Umbau der Bühne im Halbdunkel: Cornelia von Kerssenbrock, überbrückt die Zeit mit französischen Chansons, auf der Ziehharmonika spielend. Der Umbau dauert etwas länger. Landleben, ein neuer Lebensabschnitt mit Alfredo. Violetta ist glücklich, diesen Schritt gewagt zu haben. Dafür hat sie ihr ganzes Hab und Gut geopfert. Da schlägt das Schicksal zu, in der Person von Giorgio Germont, Vater Aldredos, überzeugend mit schönem Bariton von Stefano Meo dargestellt. Gebrechlich im Rollstuhl bittet er Violetta auf Alfredo zu verzichten, seiner Familie wegen. Sie ist nicht standesgemäß und eine Verbindung mit ihr und mit dieser Vergangenheit eine Schande. Von Krankheit bereits gezeichnet, willigt sie aus Liebe zu Alfredo ein, der sich gerade in Paris aufhält und nichts davon mitbekommt. Mitwissende allein ist Annina, ihre Dienerin, (Xenia Steiner), die ihr in allem beisteht.
Violetta kehrt unglücklich nach Paris in Ihr gewohntes Leben zurück. Alfredo reist ihr nach und erlebt sie in gewohnter gespielter Zweisamkeit mit dem Baron. Alfredo blind vor Eifersucht, demütigt Violetta vor allen Gästen, worauf ihn der Baron zum Duell fordert.

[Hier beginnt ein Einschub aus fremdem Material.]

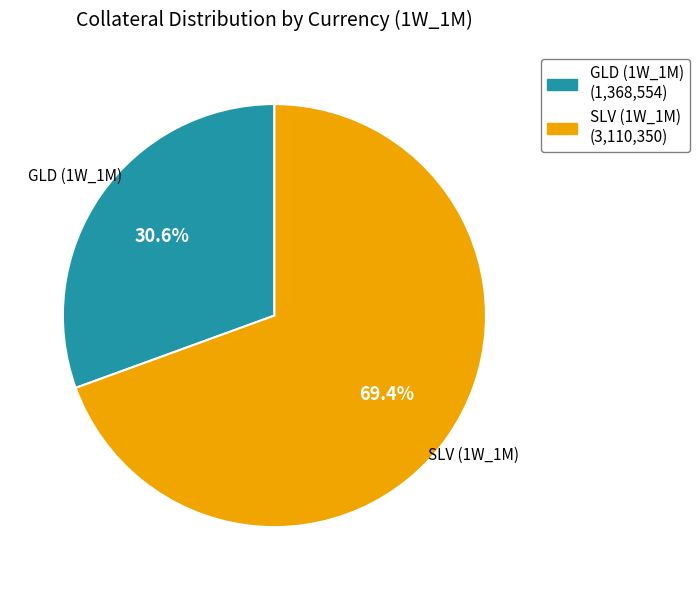

To the nearest percent, what is the average slice percentage?

50%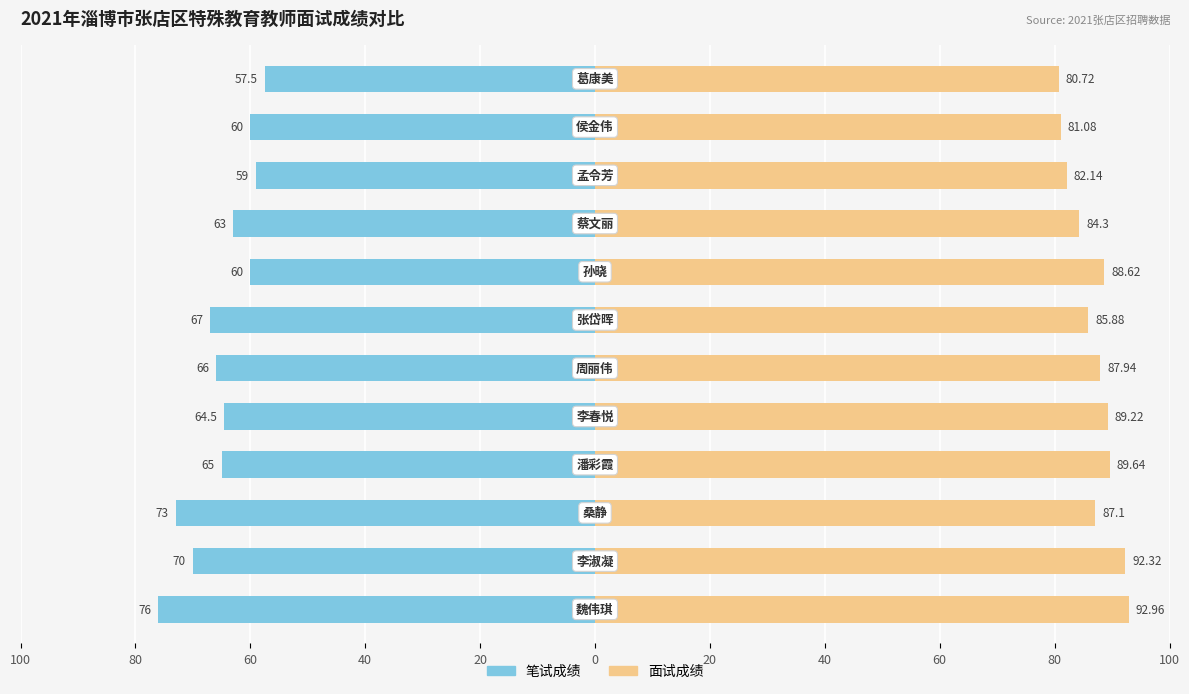

Which series changed the most between 20 and 80?

面试成绩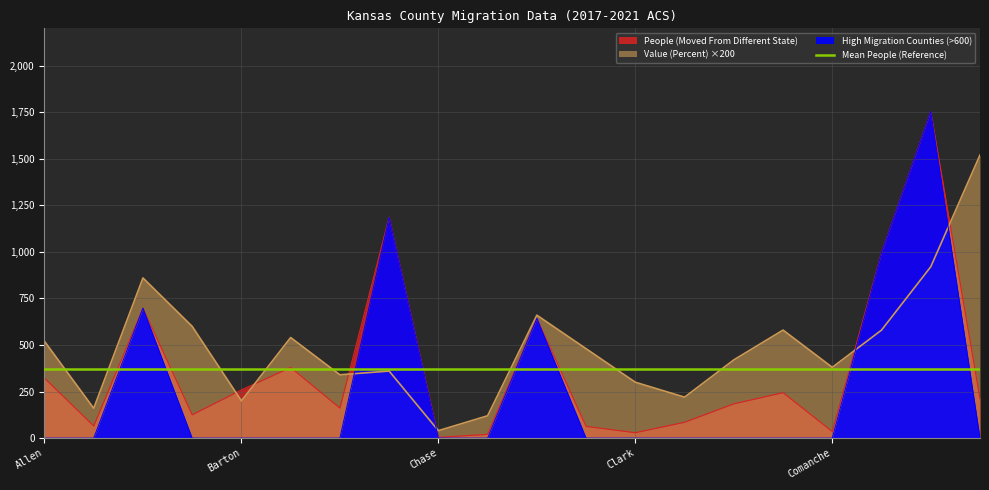

How many times do Value (Percent) and People (Moved From Different State) cross each other?

6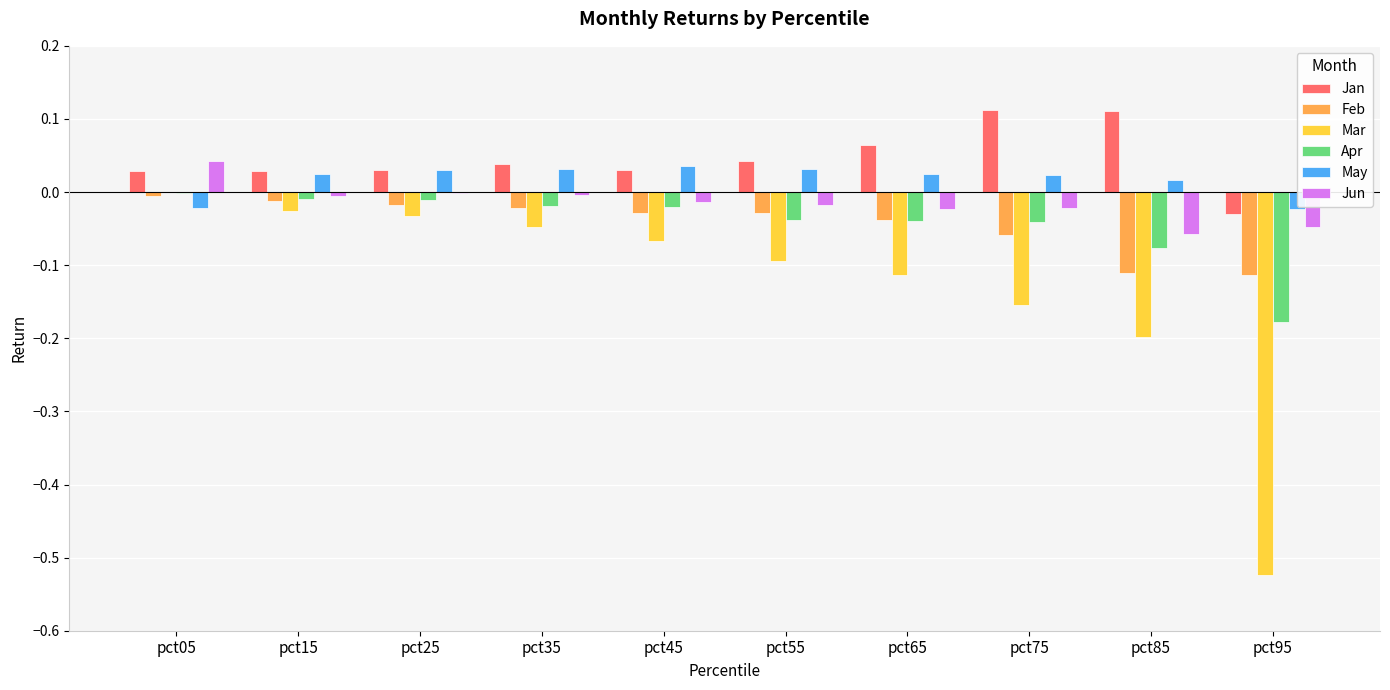

How many distinct data groups are displayed?

6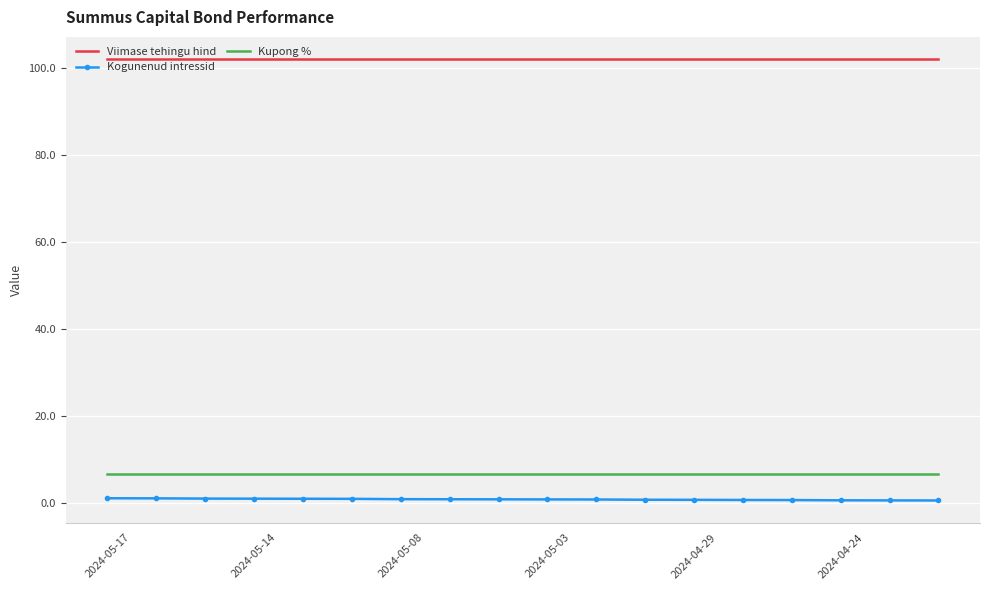

True or false: Kogunenud intressid and Kupong % intersect in this chart.

False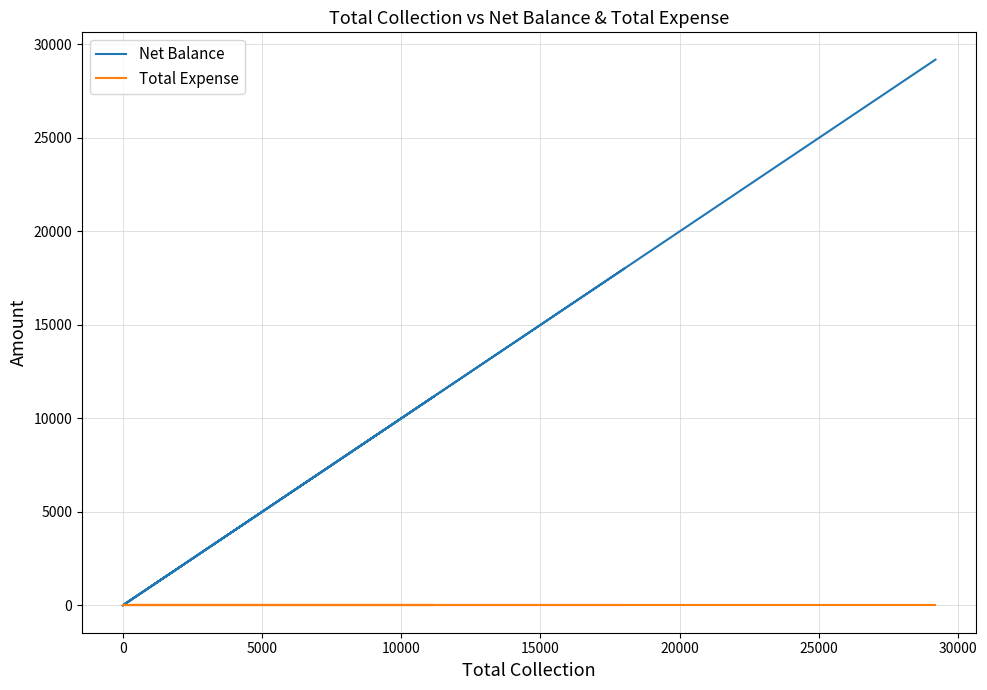

Rank the series at 10000 from highest to lowest value.

Net Balance, Total Expense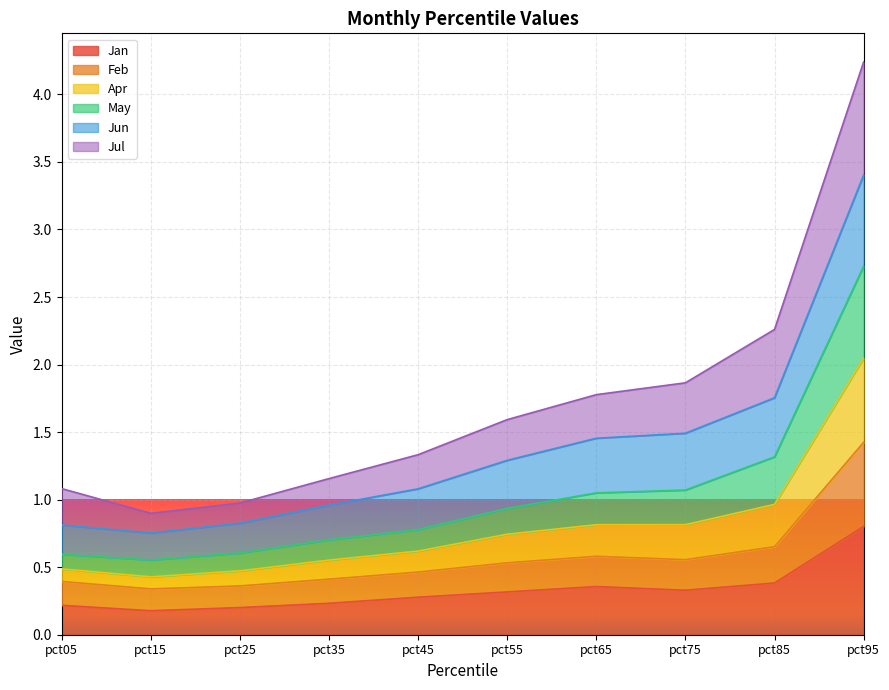

The value of Apr at pct25 is 1.2. True or false?

False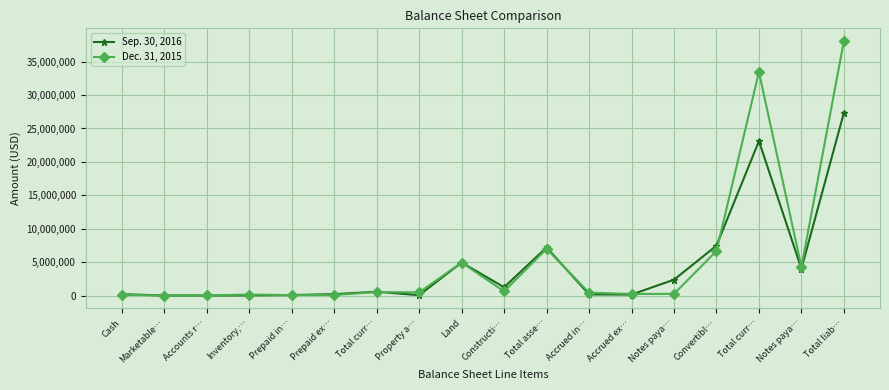

What is the difference between the maximum and minimum values in the Dec. 31, 2015 series?

38069418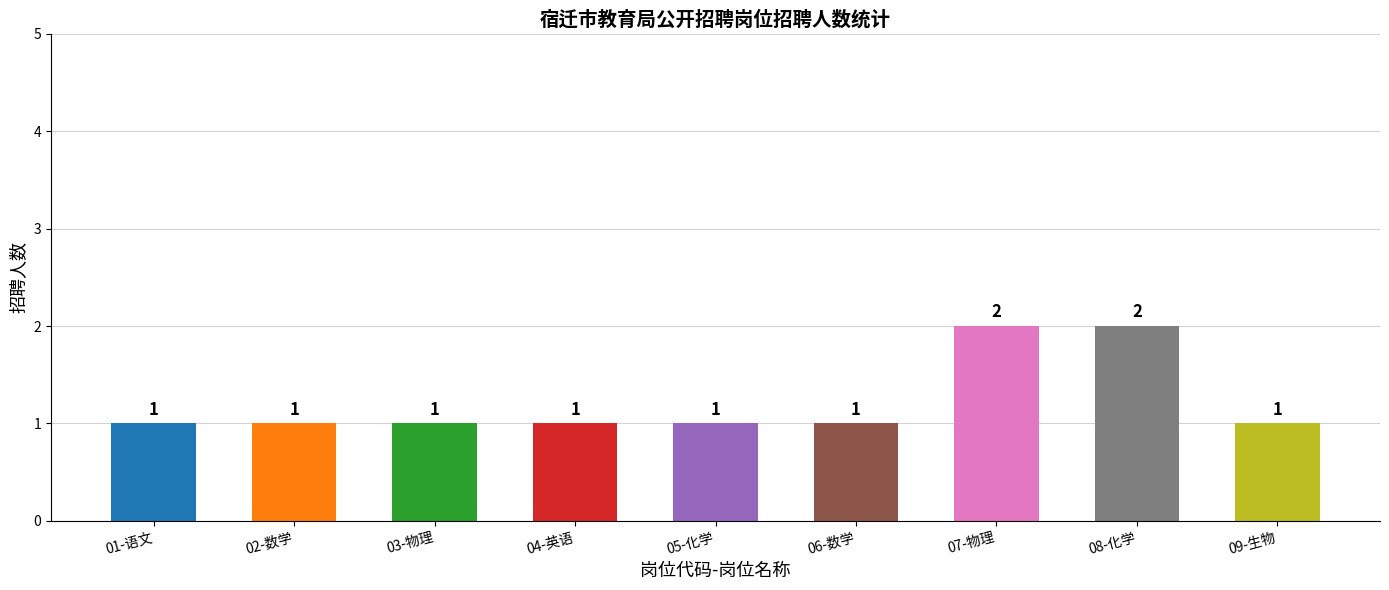

What is the sum of all values?

11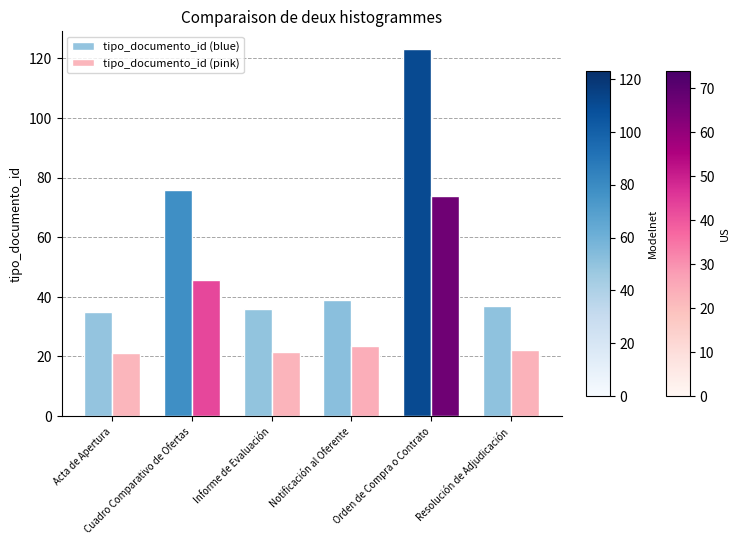

At Orden de Compra o Contrato, list the series in order from largest to smallest.

tipo_documento_id (blue), tipo_documento_id (pink)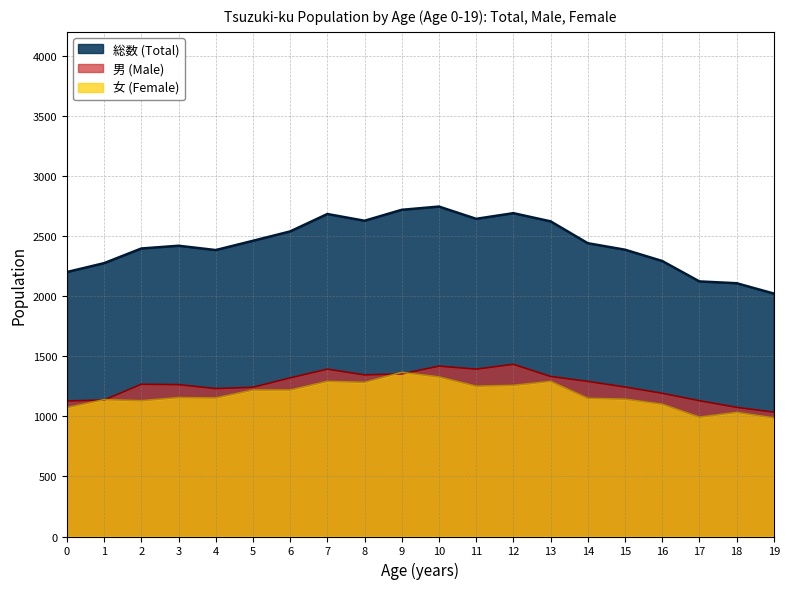

At which label does 男 (Male) first exceed 1267?

6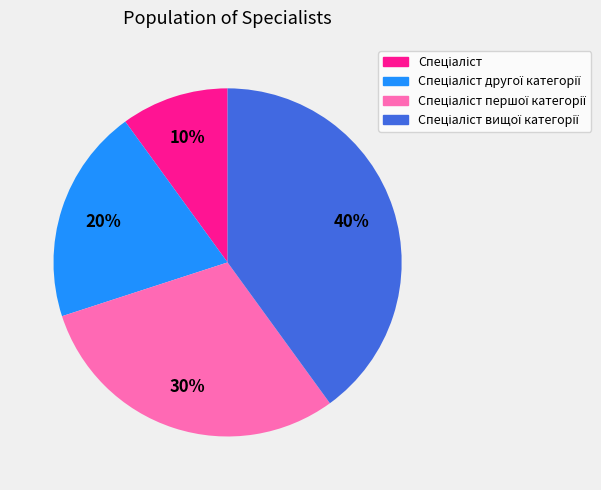

Does any single category account for the majority?

No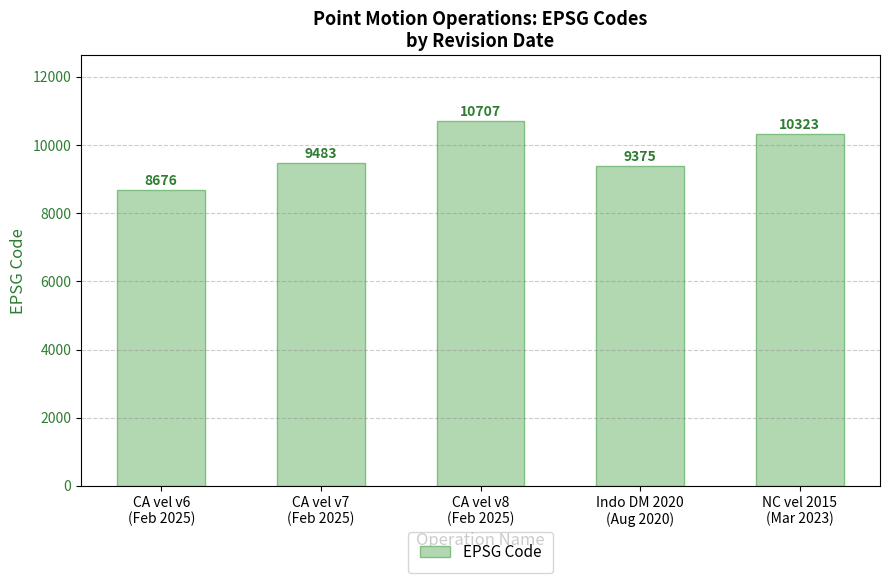

What is the average value?

9713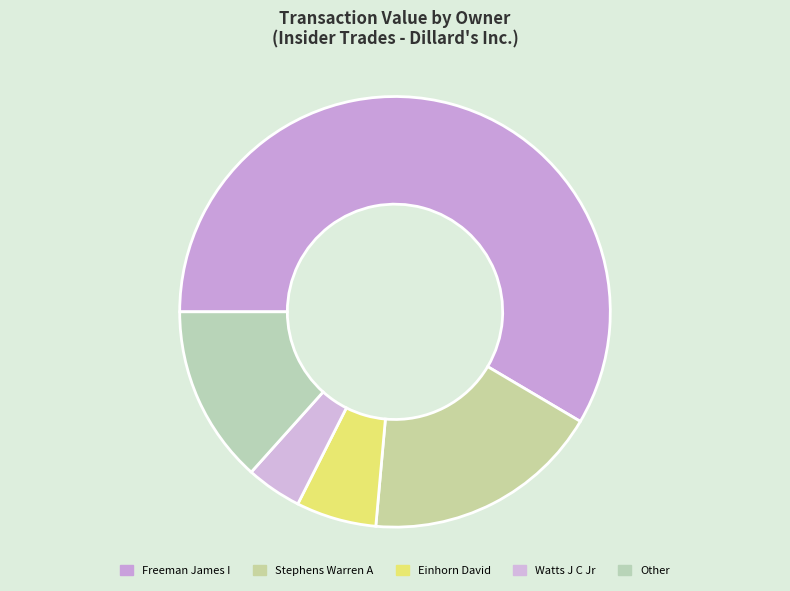

How many segments does this pie chart have?

5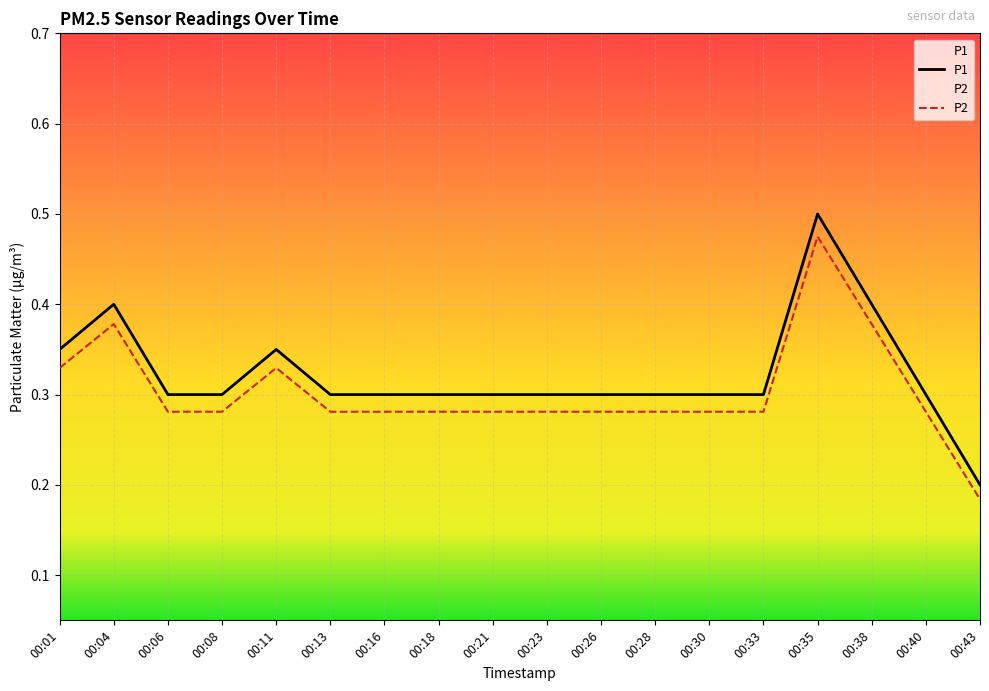

Is the value of P1 at 00:04 greater than the value of P2 at 00:26?

Yes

Violettas Zustand verschlechtert sich, Dottore Grenvil, mit sonorem kräftigen Bass - Tuncay Kurtoglu, kann hier nicht mehr helfen. Kraft gibt ihr noch Alfredo, wissend, dass er inzwischen informiert, zu ihr eilt. Wir erleben eine traurige, aber wunderschön gespielte und gesungene Sterbeszene. Auch Vater Giorgio Germont voller Reue und muss ihr Sterben miterleben.
Am Pult Cornelia von Kerssenbrock, die wie immer ihr eigenes Orchester, dynamisch und auf hohem Niveau aufspielen lässt, etwas zu dynamisch im 1. Akt, aber dann sehr differenziert und einfühlsam das Orchester leitet. Für das immer moderner werdende Videodesign sorgte Maximilian Ulrich, und für das Lichtdesign war Arndt Sellentin verantwortlich.
Für diese prachtvolle La Traviata lohnt es sich immer nach zum Immling-Festival in das ohnehin landschaftliche Paradies im Chiemgau zu fahren. Immling hat seine ganz eigenen Atmosphäre; wer diese einmal erlebt hat, kehrt immer wieder gern zurück.
Nach so viel emotionaler Anregung feierten die Besucher mit dem Ensemble im großen Sternenzelt bei einem exzellenten Buffet. Und traditionsgemäß gab es dazu noch eine musikalische Zugabe der jungen Sänger. Das ist Immling!